In the first equation, $x+y=10$, the unit is "packs": $x$ packs plus $y$ packs equals $10$ packs. However, you can divide each side by "packs" and you end up with the unit "packs/packs," which we would call the "empty unit", i.e. no unit. The second equation has the unit "dollars," but again we divide both sides by "dollars" and end up with pure numbers without units.

So the equations involve pure numbers: no units are involved.

Pure numbers, without units, also happen in physics, so it is not true that "all the equations ... had units." Many physics quantities are pure, such as coefficient of friction, mechanical advantage, and efficiency. So are sines, cosines, and tangents of angles. (There may be a dispute over the proper units for angles--radians or degrees--but everyone agrees that the trigonometric function values themselves have no units.) One physics equation that involves no unit is "the coefficient of static friction of rubber on dry concrete is ten times that of ice on ice."

Answer 2

You can write your equations as \begin{align} x \text{ packets} + y \text{ packets} = 10 \text{ packets} \\ x \text{ packets} \cdot 1 \text{ dollars/packet} + y \text{ packets} \cdot 0.5 \text{ dollars/packet} = 6 \text{ dollars} \end{align} When you do so, you realize that $x$ and $y$ are unitless numbers, as you can see by dividing the top equation by the unit "packets").

Hence it's valid to apply operations like adding, subtracting, etc., to them.

Answer 3

When you subtract or add the equations, you have to change them to make sure that you can do so. The implications of this are that you can generally ignore the units or add them in afterwards.
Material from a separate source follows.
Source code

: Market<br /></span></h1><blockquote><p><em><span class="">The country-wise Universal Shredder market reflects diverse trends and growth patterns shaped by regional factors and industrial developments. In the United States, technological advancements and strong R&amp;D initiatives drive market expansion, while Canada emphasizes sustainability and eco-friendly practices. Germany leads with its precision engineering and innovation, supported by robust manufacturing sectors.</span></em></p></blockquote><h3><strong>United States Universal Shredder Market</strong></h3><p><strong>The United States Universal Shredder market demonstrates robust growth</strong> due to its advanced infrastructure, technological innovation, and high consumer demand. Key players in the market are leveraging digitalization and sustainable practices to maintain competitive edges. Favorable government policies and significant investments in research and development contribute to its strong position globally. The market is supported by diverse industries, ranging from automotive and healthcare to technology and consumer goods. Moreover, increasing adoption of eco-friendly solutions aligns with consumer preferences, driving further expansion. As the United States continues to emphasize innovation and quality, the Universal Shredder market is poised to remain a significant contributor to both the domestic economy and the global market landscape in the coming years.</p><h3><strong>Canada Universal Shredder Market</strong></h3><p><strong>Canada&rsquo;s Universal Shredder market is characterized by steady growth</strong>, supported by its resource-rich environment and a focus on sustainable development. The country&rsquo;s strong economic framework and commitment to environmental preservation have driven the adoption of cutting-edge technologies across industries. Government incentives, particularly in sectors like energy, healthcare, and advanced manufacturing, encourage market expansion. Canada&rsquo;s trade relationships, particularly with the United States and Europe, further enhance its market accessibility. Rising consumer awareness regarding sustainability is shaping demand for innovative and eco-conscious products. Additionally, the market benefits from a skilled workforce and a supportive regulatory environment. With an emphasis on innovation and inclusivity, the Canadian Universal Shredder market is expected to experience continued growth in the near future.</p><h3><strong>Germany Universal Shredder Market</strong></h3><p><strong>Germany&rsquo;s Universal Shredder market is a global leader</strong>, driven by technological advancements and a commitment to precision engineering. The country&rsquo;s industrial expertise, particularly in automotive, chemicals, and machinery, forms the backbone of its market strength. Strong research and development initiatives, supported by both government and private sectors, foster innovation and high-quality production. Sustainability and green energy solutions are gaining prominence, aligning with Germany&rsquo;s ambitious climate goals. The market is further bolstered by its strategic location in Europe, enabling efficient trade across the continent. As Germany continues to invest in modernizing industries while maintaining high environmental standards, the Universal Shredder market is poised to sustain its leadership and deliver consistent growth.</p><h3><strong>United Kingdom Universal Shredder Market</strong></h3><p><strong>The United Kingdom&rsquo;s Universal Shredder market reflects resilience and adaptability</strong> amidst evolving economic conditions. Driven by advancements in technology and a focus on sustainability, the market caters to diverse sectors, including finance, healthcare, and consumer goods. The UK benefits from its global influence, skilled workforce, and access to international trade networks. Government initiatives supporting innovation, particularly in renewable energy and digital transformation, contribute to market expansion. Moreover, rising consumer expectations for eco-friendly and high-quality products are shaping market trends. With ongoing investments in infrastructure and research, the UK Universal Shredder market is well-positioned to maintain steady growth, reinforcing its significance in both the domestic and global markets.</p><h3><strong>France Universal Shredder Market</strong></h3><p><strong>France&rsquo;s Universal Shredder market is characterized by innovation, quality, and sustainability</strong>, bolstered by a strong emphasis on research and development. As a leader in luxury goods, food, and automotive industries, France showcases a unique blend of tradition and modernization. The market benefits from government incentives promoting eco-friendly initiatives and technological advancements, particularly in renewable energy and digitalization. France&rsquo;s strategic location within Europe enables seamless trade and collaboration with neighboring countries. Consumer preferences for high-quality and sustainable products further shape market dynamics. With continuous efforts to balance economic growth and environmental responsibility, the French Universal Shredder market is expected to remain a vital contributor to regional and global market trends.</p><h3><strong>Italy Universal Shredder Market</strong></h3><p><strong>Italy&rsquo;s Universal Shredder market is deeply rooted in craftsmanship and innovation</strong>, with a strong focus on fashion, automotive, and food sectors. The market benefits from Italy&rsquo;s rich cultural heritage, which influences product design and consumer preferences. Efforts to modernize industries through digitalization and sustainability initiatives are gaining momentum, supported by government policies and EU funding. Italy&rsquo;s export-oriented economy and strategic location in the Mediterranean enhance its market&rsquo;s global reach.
I'll show you what I mean.

$$x_{packets} + y_{packets} = 10_{packets}$$ $$($1)x_{packets} + ($0.5)y_{packets} = $6_{packets}$$

If you were to state the units on the second equation, they'd be something like 'packet dollars', or cost for the given number of packets at the given price. The idea here is similar to a kilowatt-hour, it isn't just the kilowatts or the hours, it is the product between the two.

When you are subtracting the equations, you have to change at least one of them so that a variable cancels out, mostly through multiplication.

Example,

$$(-$1)(x_{packets} + y_{packets} = 10_{packets})$$ $$($1)x_{packets} + ($0.5)y_{packets} = $6_{packets}$$

Now you can distribute in the negative dollar, add the equations together and solve for $y$.

So the equations become

$$(-$1)x_{packets} + (-$1)y_{packets} = -$10_{packets}$$ $$($1)x_{packets} + ($0.5)y_{packets} = $6_{packets}$$

Add them together

$$(-$0.5)y_{packets} = -$4_{packets}$$

Divide

$$y_{packets} = \frac{-$4_{packets}}{-$0.5} = 8_{packets}$$

And there's your answer.

All this shows is that you don't really have to worry about the units in equations like this, what you're looking for is a point where all the numbers line up and both equations become true.

And as John Hughes and Rory Daulton said, the units can just be cancelled out from the beginning.

Just don't worry about them.